(WHAT THIS TASK INVOLVES):
Leave out the pictures and transcribe every entry below exactly.

(PROVIDED INFORMATION):
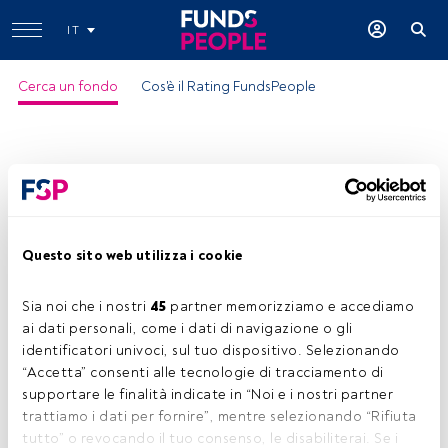
IT
Cerca un fondo
Cos'è il Rating FundsPeople
Questo sito web utilizza i cookie
Sia noi che i nostri 
45
 partner memorizziamo e accediamo 
ai dati personali, come i dati di navigazione o gli 
identificatori univoci, sul tuo dispositivo. Selezionando 
“Accetta” consenti alle tecnologie di tracciamento di 
supportare le finalità indicate in “Noi e i nostri partner 
trattiamo i dati per fornire”, mentre selezionando “Rifiuta 
tutto” o revocando il tuo consenso, le disabiliterai. Se i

(EXERCISE ANSWER):
IT
Cerca un fondo
Cos'è il Rating FundsPeople
Questo sito web utilizza i cookie
Sia noi che i nostri 
45
 partner memorizziamo e accediamo 
ai dati personali, come i dati di navigazione o gli 
identificatori univoci, sul tuo dispositivo. Selezionando 
“Accetta” consenti alle tecnologie di tracciamento di 
supportare le finalità indicate in “Noi e i nostri partner 
trattiamo i dati per fornire”, mentre selezionando “Rifiuta 
tutto” o revocando il tuo consenso, le disabiliterai. Se i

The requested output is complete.